The family and friends will be at Sebago Lake State Park from July 14-18, and I am looking for suggestions of interesting hikes in the Naples/Harrison/Bethel region that would have good views of the lakes, etc.  Anyone got any favorites?  Looking for moderate hikes that would be appropriate for kids, and also some that would test the adults.  Thanks.......


----------



## MichaelJ (Jul 8, 2004)

An incredible hike that will test the adults but comes with amazing rewards is the Baldface Circle Loop off Rte 113 just south of Evans Notch. They're only 3000-footers, but the starting point is low so you get a good climb. Miles of above-treeline walking with incredible views in all directions, from the Wild River Valley (edged by the Carter-Moriah range) to the west, to deep into Maine to the east.

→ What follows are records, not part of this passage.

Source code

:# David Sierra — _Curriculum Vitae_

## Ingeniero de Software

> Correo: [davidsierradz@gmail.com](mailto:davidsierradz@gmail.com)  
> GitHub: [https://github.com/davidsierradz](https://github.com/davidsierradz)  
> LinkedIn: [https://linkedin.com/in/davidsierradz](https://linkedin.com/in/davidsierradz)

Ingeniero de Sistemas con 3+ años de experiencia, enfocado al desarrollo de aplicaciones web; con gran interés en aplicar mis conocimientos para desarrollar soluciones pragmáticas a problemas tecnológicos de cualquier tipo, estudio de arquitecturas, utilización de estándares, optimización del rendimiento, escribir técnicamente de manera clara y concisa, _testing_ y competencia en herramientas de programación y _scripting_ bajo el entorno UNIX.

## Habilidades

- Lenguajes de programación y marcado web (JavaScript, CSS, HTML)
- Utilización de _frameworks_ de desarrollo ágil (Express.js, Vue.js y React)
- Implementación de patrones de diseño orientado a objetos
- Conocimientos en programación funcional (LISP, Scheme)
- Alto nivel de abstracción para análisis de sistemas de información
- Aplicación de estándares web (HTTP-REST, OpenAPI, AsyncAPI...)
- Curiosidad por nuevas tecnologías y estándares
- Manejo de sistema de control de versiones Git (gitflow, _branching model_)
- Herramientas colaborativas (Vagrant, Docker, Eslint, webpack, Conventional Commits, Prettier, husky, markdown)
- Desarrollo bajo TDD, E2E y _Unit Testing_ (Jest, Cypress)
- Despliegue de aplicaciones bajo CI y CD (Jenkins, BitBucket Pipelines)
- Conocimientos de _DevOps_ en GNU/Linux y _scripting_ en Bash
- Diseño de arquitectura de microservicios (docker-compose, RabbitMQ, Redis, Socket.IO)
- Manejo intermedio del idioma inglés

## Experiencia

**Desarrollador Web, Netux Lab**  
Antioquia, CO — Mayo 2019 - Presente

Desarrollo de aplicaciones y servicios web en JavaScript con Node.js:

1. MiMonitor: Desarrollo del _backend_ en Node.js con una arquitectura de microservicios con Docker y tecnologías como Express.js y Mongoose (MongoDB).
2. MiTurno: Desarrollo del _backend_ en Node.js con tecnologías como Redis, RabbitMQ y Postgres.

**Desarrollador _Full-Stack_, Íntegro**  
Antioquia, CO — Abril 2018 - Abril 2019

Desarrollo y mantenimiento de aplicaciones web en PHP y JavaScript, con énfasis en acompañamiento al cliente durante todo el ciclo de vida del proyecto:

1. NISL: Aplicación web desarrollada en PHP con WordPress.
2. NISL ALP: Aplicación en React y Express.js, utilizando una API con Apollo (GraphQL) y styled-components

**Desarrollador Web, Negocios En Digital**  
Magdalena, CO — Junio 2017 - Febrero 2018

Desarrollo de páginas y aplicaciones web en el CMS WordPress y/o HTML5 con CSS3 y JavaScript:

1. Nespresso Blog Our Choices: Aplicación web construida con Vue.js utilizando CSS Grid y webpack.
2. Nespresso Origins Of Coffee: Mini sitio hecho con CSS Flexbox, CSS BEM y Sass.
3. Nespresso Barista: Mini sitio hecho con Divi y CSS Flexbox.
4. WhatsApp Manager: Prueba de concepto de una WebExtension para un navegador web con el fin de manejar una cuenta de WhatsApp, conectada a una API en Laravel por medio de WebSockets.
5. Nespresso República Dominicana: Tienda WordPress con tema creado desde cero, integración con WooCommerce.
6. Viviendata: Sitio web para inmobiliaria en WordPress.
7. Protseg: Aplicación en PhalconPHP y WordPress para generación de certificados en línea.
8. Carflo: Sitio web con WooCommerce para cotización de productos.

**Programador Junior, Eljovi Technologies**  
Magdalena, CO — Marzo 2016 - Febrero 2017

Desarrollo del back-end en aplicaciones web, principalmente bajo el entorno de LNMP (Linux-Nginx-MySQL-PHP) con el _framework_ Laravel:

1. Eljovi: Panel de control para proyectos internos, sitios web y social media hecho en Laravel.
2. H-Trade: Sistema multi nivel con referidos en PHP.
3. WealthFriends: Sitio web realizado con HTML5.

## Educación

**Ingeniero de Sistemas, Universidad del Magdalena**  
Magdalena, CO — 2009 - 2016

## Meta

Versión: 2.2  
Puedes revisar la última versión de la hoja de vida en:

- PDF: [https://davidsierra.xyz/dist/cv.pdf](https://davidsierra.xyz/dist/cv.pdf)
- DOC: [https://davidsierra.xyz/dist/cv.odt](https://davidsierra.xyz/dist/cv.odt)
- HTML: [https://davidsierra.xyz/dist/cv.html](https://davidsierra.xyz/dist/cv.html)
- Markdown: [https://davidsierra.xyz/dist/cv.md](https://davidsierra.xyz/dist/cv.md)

You can take the full loop or cut it a bit short with the Bicknell Ridge Trail (as we did). Bring something appropriate to wear and jump in Emerald Pool on the way back down.


----------



## ChileMass (Jul 8, 2004)

uphillklimber said:
			
		

> Okay now, I have a few "favorites for the area, depending on what you are looking for. There is the Fire Warden's trail up the back side of Pleasant Mt. (Shawnee Peak of the Wilton Warren Rd from 302. Then there is the Jockey Cap in Fryeburg (I've never done it.) Kezar Falls Gorge was a nice little diversion, the trail less traveled, as it were. You go to North Waterford and take the Lovel rd. I think it turns to gravel after awhile.
> 
> Depending on how much farther you are willing to go, there is quite a bit to in Grafton Notch . Old Speck, a 4000 footer, Screw Auger Falls, Bald Pate and The Eyebrow trail. A bit of a tourist spot.
> 
> ...



Bob - I was thinking of Evans Notch and the Blueberry Trail - is it appropriate for kids age 8 - 14?  They are pretty tough little hikers and several of them have climbed Washington via the Tucks highway.   It looks like a lot of fun......


----------



## MichaelJ (Jul 8, 2004)

Bob,
It took us 7-1/2 hours, and that included lunchtime on the knob, and significant lounging on the north summit.


----------



## ChileMass (Jul 13, 2004)

Michael and Bob - 

Thanks for your help.  Weather permitting we will try to get up to Evans Notch Thurs or Fri and will report back.  We'll probably try either Blueberry if the kids are feeling crabby or Caribou if they are more into it.  Thanks again - !!


----------